The bank, which is owned by National Australia Bank, reported a net profit of $490 million for the six months to March 31, up from $416m.

Angela Mentis, reporting her first result as BNZ chief executive, said the results illustrated a strong performance for the bank and its customers.

Operating revenue increased by 11.1 per cent to $1.17 billion.


While the New Zealand segment of NAB reported cashing earnings up 8.6 per cent to $494m with an increase in total revenue of 8.1 per cent to $1.19 billion.

Mentis said revenue growth was supported by strong business and housing lending growth and improved net interest margin.

The bank's gross loans and acceptances increased by 4.7 per cent to $79.8 billion while its deposits increased 9.8 per cent to $58.2 billion

Its net interest margin increased 9 basis points to 2.24 per cent on the back of lower funding costs.

However its credit impairments crept up rising $1 million to $41 million and its operating costs rose 7.4 per cent to $465 million.

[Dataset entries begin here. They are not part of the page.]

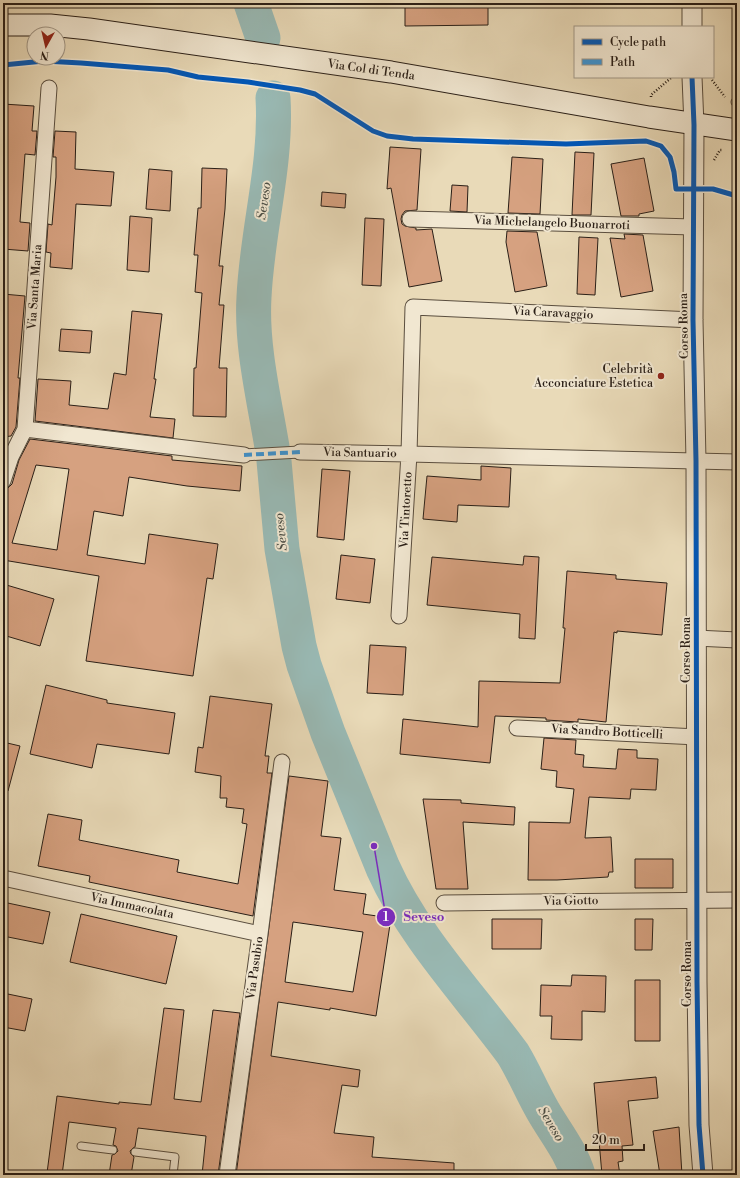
<svg xmlns="http://www.w3.org/2000/svg" width="740" height="1178" viewBox="0 0 740 1178" font-family="'Libre Bodoni',serif">
<rect width="100%" height="100%" fill="#e9dab8"/>
<filter id="stains"><feTurbulence type="fractalNoise" baseFrequency=".005" numOctaves="4"/><feColorMatrix values="0 0 0 0 .2 0 0 0 0 .09 0 0 0 0 .02 0 0 0 .5 -.17"/></filter>
<radialGradient id="worn" r=".72"><stop offset=".6" stop-color="#630" stop-opacity="0"/><stop offset="1" stop-color="#630" stop-opacity=".3"/></radialGradient>
<g fill="none" stroke-linecap="round" stroke-linejoin="round">
<path stroke="#99bab5" stroke-width="35" d="M 251,3 L 263,38
M 272,447 C 264,399 251,345 254,297 C 257,230 277,165 273,98
M 274,461 L 282,549 L 299,646 L 304,665 L 328,733 L 383,868 C 414,937 468,993 513,1054 C 524,1072 532,1092 543,1111 C 555,1132 571,1151 578,1175"/>
</g>
<path fill="#d6a180" stroke="#2a1f17" fill-rule="evenodd" d="M 405,3 L 488,3 L 488,25 L 405,26 Z
M 3,104 L 34,106 L 32,131 L 37,131 L 35,155 L 25,154 L 20,222 L 30,223 L 28,251 L 3,249 Z
M 55,131 L 76,132 L 75,169 L 114,172 L 111,206 L 76,204 L 72,269 L 50,267 L 51,253 L 46,252 L 48,224 L 52,225 L 56,177 L 56,157 L 53,157 Z
M 390,147 L 421,149 L 417,210 L 405,211 L 402,215 L 401,219 L 402,224 L 405,226 L 416,228 L 416,230 L 432,229 L 442,281 L 409,287 L 391,188 L 387,189 Z
M 575,152 L 594,153 L 591,215 L 572,215 Z
M 512,157 L 543,159 L 540,214 L 508,213 Z
M 644,158 L 654,211 L 639,214 L 639,216 L 621,216 L 611,164 Z
M 202,168 L 227,169 L 225,209 L 219,266 L 223,266 L 219,305 L 224,305 L 219,368 L 227,368 L 226,417 L 193,416 L 194,368 L 196,368 L 202,293 L 195,292 L 198,255 L 194,255 L 198,208 L 201,208 Z
M 149,169 L 172,171 L 170,211 L 146,209 Z
M 452,185 L 468,186 L 467,212 L 450,211 Z
M 322,192 L 346,194 L 345,208 L 321,206 Z
M 130,216 L 152,218 L 149,272 L 127,270 Z
M 365,218 L 384,219 L 381,286 L 362,285 Z
M 507,231 L 537,232 L 547,286 L 515,292 L 506,242 Z
M 624,234 L 643,235 L 653,291 L 621,297 L 610,238 L 625,239 Z
M 579,237 L 598,238 L 595,295 L 577,294 Z
M 3,294 L 25,296 L 18,378 L 20,378 L 16,427 L 11,436 L 3,437 L 3,348 L 6,317 L 3,316 Z
M 132,311 L 162,314 L 154,379 L 156,379 L 150,417 L 175,419 L 173,438 L 35,421 L 38,379 L 71,381 L 69,405 L 108,409 L 114,373 L 126,375 Z
M 61,329 L 92,331 L 90,353 L 59,351 Z
M 30,439 L 172,456 L 172,460 L 242,466 L 240,491 L 187,486 L 129,477 L 123,516 L 94,511 L 87,555 L 145,564 L 149,534 L 218,544 L 213,579 L 207,578 L 193,676 L 86,661 L 99,576 L 3,560 L 3,501 L 7,489 L 12,484 L 19,460 ZM 36,465 L 69,469 L 57,550 L 12,543 Z
M 481,466 L 511,468 L 509,507 L 458,505 L 457,522 L 423,519 L 427,476 L 481,480 Z
M 322,469 L 350,471 L 344,540 L 317,537 Z
M 341,555 L 375,559 L 370,603 L 336,599 Z
M 524,556 L 539,557 L 535,639 L 519,638 L 520,614 L 427,605 L 432,557 L 523,565 Z
M 567,571 L 616,575 L 616,579 L 667,583 L 662,635 L 617,631 L 617,633 L 614,632 L 606,722 L 578,719 L 578,722 L 546,720 L 546,718 L 495,716 L 490,763 L 400,754 L 403,719 L 478,727 L 479,681 L 560,683 L 565,628 L 563,628 Z
M 3,584 L 54,599 L 40,646 L 3,635 Z
M 370,645 L 406,647 L 403,695 L 367,693 Z
M 46,685 L 107,700 L 107,703 L 175,713 L 169,754 L 97,744 L 92,768 L 30,754 Z
M 210,696 L 272,704 L 265,756 L 269,756 L 267,773 L 272,773 L 253,916 L 89,882 L 90,876 L 38,866 L 48,814 L 82,820 L 79,840 L 179,860 L 177,872 L 238,884 L 247,824 L 242,823 L 244,809 L 226,807 L 227,798 L 220,798 L 221,776 L 195,772 L 198,747 L 203,748 Z
M 544,738 L 576,740 L 575,754 L 584,755 L 583,767 L 616,769 L 618,749 L 637,750 L 637,758 L 658,759 L 656,790 L 631,789 L 630,799 L 589,797 L 585,838 L 611,837 L 613,872 L 609,872 L 608,877 L 557,880 L 528,880 L 529,822 L 570,823 L 574,789 L 556,787 L 557,771 L 541,769 Z
M 3,742 L 20,746 L 8,791 L 3,790 Z
M 289,776 L 328,781 L 321,836 L 341,838 L 334,890 L 366,894 L 363,914 L 391,918 L 376,1016 L 330,1008 L 330,1010 L 278,1002 L 271,1056 L 360,1070 L 358,1087 L 342,1085 L 334,1133 L 374,1137 L 372,1157 L 454,1163 L 454,1175 L 236,1175 ZM 293,922 L 363,932 L 353,992 L 285,982 Z
M 423,799 L 461,800 L 461,803 L 515,807 L 514,825 L 463,822 L 468,889 L 436,889 Z
M 635,859 L 673,859 L 673,888 L 635,888 Z
M 3,902 L 50,912 L 43,944 L 3,936 Z
M 81,914 L 177,936 L 166,984 L 70,962 Z
M 492,919 L 542,919 L 541,949 L 492,949 Z
M 635,919 L 653,919 L 652,950 L 635,950 Z
M 572,975 L 606,976 L 605,1012 L 582,1011 L 582,1040 L 551,1039 L 552,1016 L 540,1016 L 541,985 L 571,986 Z
M 635,980 L 660,980 L 660,1041 L 635,1041 Z
M 3,993 L 32,999 L 25,1031 L 3,1027 Z
M 164,1008 L 184,1010 L 174,1099 L 201,1102 L 213,1010 L 240,1013 L 218,1175 L 202,1175 L 206,1136 L 138,1128 L 135,1147 L 133,1148 L 130,1151 L 131,1154 L 134,1157 L 131,1175 L 109,1175 L 112,1155 L 115,1154 L 118,1151 L 116,1146 L 113,1145 L 116,1128 L 69,1122 L 62,1175 L 47,1173 L 57,1096 L 119,1104 L 119,1102 L 151,1105 Z
M 656,1077 L 658,1098 L 628,1101 L 633,1145 L 622,1146 L 623,1161 L 618,1162 L 620,1175 L 602,1175 L 594,1083 Z
M 679,1127 L 682,1175 L 660,1175 L 653,1131 Z"/>
<g fill="none" stroke-linecap="round" stroke-linejoin="round">
<g stroke="#5a4e3f" stroke-width="9">
<path id="service" d="M 735,102 L 737,102
M 81,1146 L 113,1150
M 135,1152 L 175,1157 L 173,1175"/>
</g>
<g stroke="#5a4e3f" stroke-width="13">
<path id="pedestrian" d="M 244,455 L 300,452"/>
</g>
<g stroke="#5a4e3f" stroke-width="17">
<path id="minor" d="M 410,219 L 693,227
M 25,429 L 244,455
M 300,452 L 409,454 L 737,462
M 3,481 L 11,457 L 25,429 L 49,88
M 399,616 L 409,454 L 413,307 L 693,320
M 696,638 L 737,640
M 517,728 L 697,737
M 3,878 L 260,934
M 444,903 L 737,900
M 227,1175 L 260,934 L 282,762"/>
</g>
<g stroke="#5a4e3f" stroke-width="21">
<path id="tertiary" d="M 692,3 L 692,27
M 692,77 L 694,125 L 693,320 L 696,461 L 697,982 L 699,1125 L 703,1175"/>
</g>
<g stroke="#2a1f17" stroke-width="23">
<path id="secondary" d="M 3,25 L 50,25 L 89,29 L 391,72 L 649,117 L 737,130"/>
</g>
<path stroke="#2a1f17" stroke-width="2.5" stroke-dasharray="1 2" stroke-linecap="butt" d="M 712,80 L 725,97
M 651,97 L 651,95 L 672,77
M 714,160 L 720,150 L 723,150"/>
<use href="#service" stroke="#f1e7d1" stroke-width="7"/>
<use href="#pedestrian" stroke="#f1e7d1" stroke-width="11"/>
<use href="#minor" stroke="#f1e7d1" stroke-width="15"/>
<use href="#tertiary" stroke="#f1e7d1" stroke-width="19"/>
<use href="#secondary" stroke="#f1e7d1" stroke-width="21"/>
<path stroke="#3c94d4" stroke-width="4" stroke-dasharray="8 4" stroke-linecap="butt" d="M 244,455 L 300,452"/>
<g stroke="#f1e7d1" stroke-width="8">
<path id="cycleway" d="M 3,65 L 44,61 L 81,63 L 168,70 L 198,77 L 248,82 L 300,90 L 315,94 L 373,131 L 387,136 L 413,139 L 566,144 L 646,141 L 661,146 L 670,157 L 674,172 L 676,189 L 713,189 L 737,196
M 692,77 L 694,125 L 693,320 L 696,461 L 697,982 L 699,1125 L 703,1175"/>
</g>
<use href="#cycleway" stroke="#0057b8" stroke-width="5"/>
</g>
<circle fill="#8f2418" stroke="#f1e7d1" stroke-width="1.5" cx="661" cy="376" r="4"/>
<g text-anchor="middle" dominant-baseline="central" stroke-width="4" stroke-linejoin="round" paint-order="stroke">
<g font-size="12" fill="#2a1f17" stroke="#f1e7d1">
<text transform="translate(371 70) rotate(8)">Via Col di Tenda</text>
<text transform="translate(552 223) rotate(2)">Via Michelangelo Buonarroti</text>
<text transform="translate(35 287) rotate(-86)">Via Santa Maria</text>
<text transform="translate(553 313) rotate(3)">Via Caravaggio</text>
<text transform="translate(684 326) rotate(-91)">Corso Roma</text>
<text transform="translate(360 453) rotate(1)">Via Santuario</text>
<text transform="translate(406 510) rotate(-87)">Via Tintoretto</text>
<text transform="translate(686 650) rotate(-90)">Corso Roma</text>
<text transform="translate(607 732) rotate(3)">Via Sandro Botticelli</text>
<text transform="translate(571 901) rotate(-1)">Via Giotto</text>
<text transform="translate(132 906) rotate(12)">Via Immacolata</text>
<text transform="translate(255 968) rotate(-82)">Via Pasubio</text>
<text transform="translate(687 974) rotate(-90)">Corso Roma</text>
</g>
<g font-size="12" fill="#2a1f17" stroke="#f1e7d1" text-anchor="end">
<text x="653" y="369">Celebrità<tspan x="653" dy="14">Acconciature Estetica</tspan></text>
</g>
<g font-size="13" font-style="italic" fill="#4b4e46" stroke="#f1e7d1">
<text transform="translate(264 201) rotate(-82)">Seveso</text>
<text transform="translate(281 532) rotate(-96)">Seveso</text>
<text transform="translate(551 1124) rotate(59)">Seveso</text>
</g>
</g>
<path fill="none" stroke="#7b2cbf" stroke-width="1.5" d="M374 846L386 917"/>
<g fill="#7b2cbf" stroke="#f1e7d1" stroke-width="1.5">
<circle cx="374" cy="846" r="4"/>
<circle cx="386" cy="917" r="10"/>
</g>
<g font-size="12" text-anchor="middle" font-weight="bold" fill="#fff">
<text x="386" y="921">1</text>
</g>
<g font-size="13" text-anchor="middle" font-weight="bold" fill="#7b2cbf" stroke="#f1e7d1" stroke-width="4" stroke-linejoin="round" paint-order="stroke">
<text x="424" y="921">Seveso</text>
</g>
<rect width="740" height="1178" fill="none" stroke="#e9dab8" stroke-width="16"/>
<rect x="4" y="4" width="732" height="1170" fill="none" stroke="#2a1f17" stroke-width="2"/>
<rect x="8" y="8" width="724" height="1162" fill="none" stroke="#2a1f17"/>
<rect x="574" y="26" width="140" height="52" fill="#f1e7d1" stroke="#a19787"/>
<rect x="582" y="39" width="20" height="6" fill="#0057b8" stroke="#a19787"/>
<text x="610" y="46" font-size="12" fill="#2a1f17">Cycle path</text>
<rect x="582" y="59" width="20" height="6" fill="#3c94d4" stroke="#a19787"/>
<text x="610" y="66" font-size="12" fill="#2a1f17">Path</text>
<g transform="translate(46 46) rotate(188)"><circle r="19" fill="#f1e7d1" stroke="#a19787"/>
<path d="M0-3L7 15L0 10L-7 15Z" fill="#8f2418"/>
<text y="-6" font-size="11" font-weight="bold" text-anchor="middle" fill="#2a1f17">N</text>
</g>
<path d="M586 1144v6h58v-6" fill="none" stroke="#2a1f17" stroke-width="2"/>
<text x="592" y="1144" font-size="12" fill="#2a1f17" stroke="#f1e7d1" stroke-width="3" paint-order="stroke">20 m</text>
<rect width="100%" height="100%" filter="url(#stains)"/>
<rect width="100%" height="100%" fill="url(#worn)"/>
</svg>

Mentis said the results meant the bank was well placed to respond to an unprecedented change in the way customers were using digital technology.

"We are accelerating an ambitious transformation strategy. Our sights are set on the
changes that will make the biggest difference to our ability to consistently offer our customers a seamless banking experience."

The banks says over 92 per cent of its transactions and 49 per cent of sales are now digital.


"Having the right resources in the right places will continue to be an area of focus for us.

"Our half year results include an allowance for costs to support the reshaping of the bank with our focus on becoming faster, more personal and innovating across our digital
platforms," Mentis said.

The result comes as the banks face increasing scrutiny in the wake of Australia's Royal Commission into misconduct in the financial services sector.

New Zealand banks have this week been asked to prove they are not ripping off consumers by local regulators the Financial Markets Authority and the Reserve Bank.

Mentis said it was not complacent about the issues emerging from Australia.

"We will be ruthlessly vigilant in ensuring that our customers' trust in us is well placed."

She said the bank regularly assessed global best practice in relation to conduct and was taking learnings from several recent financial sector inquiries across Australia, the UK and the US.


"The Royal Commission is helping shape this work, but our focus is deliberately broader than that to ensure we are across all relevant findings and learnings."

Parent company National Australia Bank made a net profit of A$2.58 billion for the half.